As Moscow’s policy was never to negotiate with terrorists, no effort was made to do so. Using a network of informants, the Russians identified the militant group responsible and the kidnappers involved.

With the kidnappers’ names in hand, the Russians immediately rounded up their family members, taking them hostage. They then cut off hostages’ body parts, delivering them to the militants along with the threat to continue making deliveries.

The militants got the message. The surviving Russian diplomats were immediately released. For two decades thereafter, Russian diplomats operated safely abroad without fear of becoming targets of Muslim terrorists.

But in 2006, Putin had to call upon his special forces again after four Russian officials in Iraq were abducted and murdered. He gave the order those responsible were to be “destroyed.” Each of the militants involved was hunted down and killed.

Russian naval special forces also have not shied away from playing the fear card. In 2010, the forces confronted Somali pirates.

Operating from their mother ship, the Somalis pirated a Russian oil tanker. Russian naval special forces boarded the tanker, easily routing the pirates, taking them captive and putting them back onboard their mother ship. There, the pirates were securely tied up and the mother ship fitted with explosives. Once back on their own ship, the Russians detonated the explosives.

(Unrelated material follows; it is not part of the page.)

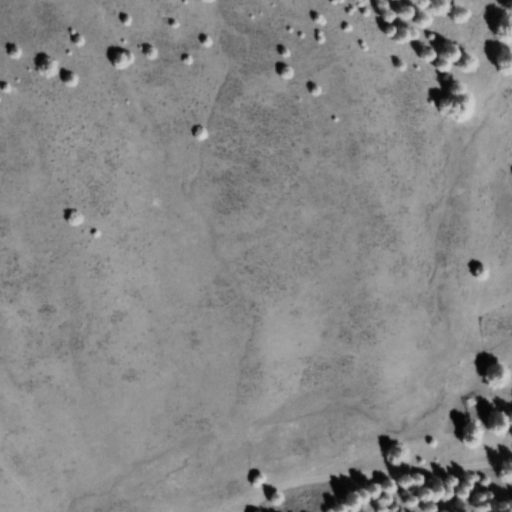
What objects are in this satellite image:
road: (359, 458)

No Russian ship since then has been pirated.

Russian special forces have demonstrated they can rise to the same level of violence as ISIS.

As they hit the ground running in Syria, the Russians will set out—aided by their Iranian and Syrian friends—to establish informant networks to identify, locate and kill ISIS leaders. Where possible to do so, they will ensure they die a violent death in a way that conveys the message they seek to send.

If there is an Arabic word for “karma,” ISIS will soon be muttering it.

Lt. Colonel James G. Zumwalt, USMC (Ret.), is a retired Marine infantry officer who served in the Vietnam war, the U.S. invasion of Panama and the first Gulf war. He is the author of “Bare Feet, Iron Will–Stories from the Other Side of Vietnam’s Battlefields,” “Living the Juche Lie: North Korea’s Kim Dynasty” and “Doomsday: Iran–The Clock is Ticking.” He frequently writes on foreign policy and defense issues.